Abstract

Fitness and adaptive landscapes have theoretical limitations, but they have played a valuable role in integrating population genetics and macroevolution. Sewall Wright introduced fitness landscapes in 1931 to describe the relationship between genotypes and fitness, and George G. Simpson modified and popularized the concept of landscapes in evolutionary biology in 1944 as adaptive landscapes to illustrate the evolutionary response of fossil lineages to natural selection. Patterns of sediment and fossil accumulation impose practical limitations on the use of adaptive landscapes to analyze fossil data.
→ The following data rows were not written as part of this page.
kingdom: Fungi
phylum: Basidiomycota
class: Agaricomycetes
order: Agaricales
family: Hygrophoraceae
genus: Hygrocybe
Phenotypic evolution can occur too rapidly to resolve in the stratigraphic record, hindering observation of movement of lineages upward on an adaptive peak. Use of the null hypothesis of a random phenotypic walk through time (i.e., genetic drift) to test for adaptation in the trajectory of change in fossil lineages has consistently led to rejection of adaptation, but recent methods, including a maximum likelihood procedure for individual lineages and simultaneous analysis of multiple species and traits, indicate that fossil lineages have ascended adaptive peaks and remained at their summits as they shift position through time. Recognition of the limits to temporal resolution in fossil lineages provide guidance for the selection of fossil lineages to study, and development of new statistical tools have enhanced the value of adaptive landscapes to analyze the fossil record.